Wirtschaftsforscher und Diakonie warnen: Die von der Familienministerin geplanten zwölf Milliarden Euro für die Kindergrundsicherung sind nicht ausreichend. Sie fordern eine Erhöhung auf mindestens 20 Milliarden Euro, um Kinderarmut effektiv zu bekämpfen und langfristige Folgekosten zu vermeiden.
Kindergrundsicherung: Mehr Mittel erforderlich
Das Deutsche Institut für Wirtschaftsforschung (DIW) und die Diakonie bemängeln, dass die von Familienministerin Lisa Paus (Grüne) anfangs genannten zwölf Milliarden Euro für die Kindergrundsicherung nicht ausreichen. Ihrer Ansicht nach sind mindestens 20 Milliarden Euro erforderlich. „Das ist ein Bruchteil der Summe, die Staat und Steuerzahler heute schon schultern müssen, wenn Kinderarmut nicht energischer bekämpft, sondern stattdessen lieber die enormen Folgekosten in Kauf genommen werden“, sagte Diakonie-Präsident Ulrich Lilie.
Langfristige Investition in Kinder
Lilie betont, dass es nicht nur um kurzfristige Sparzwänge geht, sondern auch um die mittel- und langfristigen Belastungen für Staat und Steuerzahler, wenn nicht frühzeitig in alle Kinder investiert wird.

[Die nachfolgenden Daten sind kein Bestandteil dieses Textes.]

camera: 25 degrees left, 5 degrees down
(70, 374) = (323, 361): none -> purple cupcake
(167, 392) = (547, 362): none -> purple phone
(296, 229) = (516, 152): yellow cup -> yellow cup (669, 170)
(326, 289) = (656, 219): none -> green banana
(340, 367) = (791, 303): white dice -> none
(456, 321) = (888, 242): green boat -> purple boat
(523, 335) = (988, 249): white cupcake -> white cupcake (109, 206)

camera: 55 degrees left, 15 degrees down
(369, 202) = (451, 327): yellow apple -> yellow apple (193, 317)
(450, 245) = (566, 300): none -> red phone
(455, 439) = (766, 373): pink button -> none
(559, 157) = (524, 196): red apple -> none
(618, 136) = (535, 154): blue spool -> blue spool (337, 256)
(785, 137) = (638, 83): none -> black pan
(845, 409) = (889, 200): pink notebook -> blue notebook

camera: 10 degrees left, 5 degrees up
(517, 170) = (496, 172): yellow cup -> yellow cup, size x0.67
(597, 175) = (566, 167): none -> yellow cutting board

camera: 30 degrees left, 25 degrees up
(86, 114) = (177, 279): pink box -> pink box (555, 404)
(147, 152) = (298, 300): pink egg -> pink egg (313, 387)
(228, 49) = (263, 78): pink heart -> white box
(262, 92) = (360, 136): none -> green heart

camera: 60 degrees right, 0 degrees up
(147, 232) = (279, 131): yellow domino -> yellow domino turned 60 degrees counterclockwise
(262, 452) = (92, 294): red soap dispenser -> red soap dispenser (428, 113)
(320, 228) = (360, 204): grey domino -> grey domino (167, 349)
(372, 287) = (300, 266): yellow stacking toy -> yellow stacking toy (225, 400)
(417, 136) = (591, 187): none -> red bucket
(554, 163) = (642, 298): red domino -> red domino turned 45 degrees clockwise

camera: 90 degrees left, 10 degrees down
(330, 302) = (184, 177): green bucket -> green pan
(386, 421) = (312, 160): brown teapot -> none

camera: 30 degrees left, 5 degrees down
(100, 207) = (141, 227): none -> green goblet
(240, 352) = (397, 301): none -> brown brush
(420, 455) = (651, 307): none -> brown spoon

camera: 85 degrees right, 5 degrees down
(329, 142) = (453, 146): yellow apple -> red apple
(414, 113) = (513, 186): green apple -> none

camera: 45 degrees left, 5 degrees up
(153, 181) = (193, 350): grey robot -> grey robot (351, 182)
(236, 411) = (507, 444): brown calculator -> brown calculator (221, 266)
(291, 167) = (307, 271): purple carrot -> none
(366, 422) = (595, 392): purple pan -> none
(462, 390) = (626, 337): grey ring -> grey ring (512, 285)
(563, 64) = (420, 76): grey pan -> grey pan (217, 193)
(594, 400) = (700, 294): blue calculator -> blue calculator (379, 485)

Die gesamtgesellschaftlichen Kosten von Kinderarmut in Deutschland werden auf jährlich etwa 3,4 Prozent des Bruttoinlandsproduktes (BIP) geschätzt. „Wir sprechen hier also von einem zehnfachen Betrag von 110 bis 120 Milliarden Euro“, so Lilie. Er plädiert dafür, einen Teil dieser Milliarden in besser erreichbare und höhere Leistungen für Kinder in armutsgefährdeten Familien zu investieren und für eine bessere soziale Infrastruktur für Kinder und Jugendliche zu sorgen.
Forderung nach rascher Einführung der Kindergrundsicherung
DIW-Präsident Marcel Fratzscher drängt ebenfalls auf eine rasche Einführung der Kindergrundsicherung. „Studien zeigen, dass Armut oft von Generation zu Generation weitergegeben wird, diese Entwicklung gilt es zu durchbrechen“, sagte er. Ein automatisiertes und digitales Verfahren bei der Auszahlung würde die Familien nicht länger zu Bittstellern machen und dafür sorgen, dass die Berechtigten alle Leistungen erhielten, die ihnen zustünden.
Absicherung aller Kinder
Fratzscher schlägt einen höheren Garantiebetrag zur Kindergrundsicherung vor – möglichst höher als das Kindergeld in Höhe von 250 Euro -, sodass jedes Kind unabhängig vom Einkommen der Eltern abgesichert ist. Hinzu käme ein einkommensabhängiger Betrag und andere Leistungen für Bildung und Teilhabe, etwa für Klassenfahrten, Sportverein und Musikschule.
Fratzscher warnt davor, dass die Kindergrundsicherung aus Kostengründen scheitern könnte. „Es wäre ein Fehler, die Ausgaben für die Kindergrundsicherung auf zwei Milliarden Euro zu drücken, wie es derzeit im Bundeshaushalt vorgesehen ist“, sagte er. „Wirtschaft und Gesellschaft würden stark durch die besseren Bildungschancen einer Kindergrundsicherung profitieren, auch da dies die Grundlage für mehr Fachkräfte ist“, so der DIW-Präsident.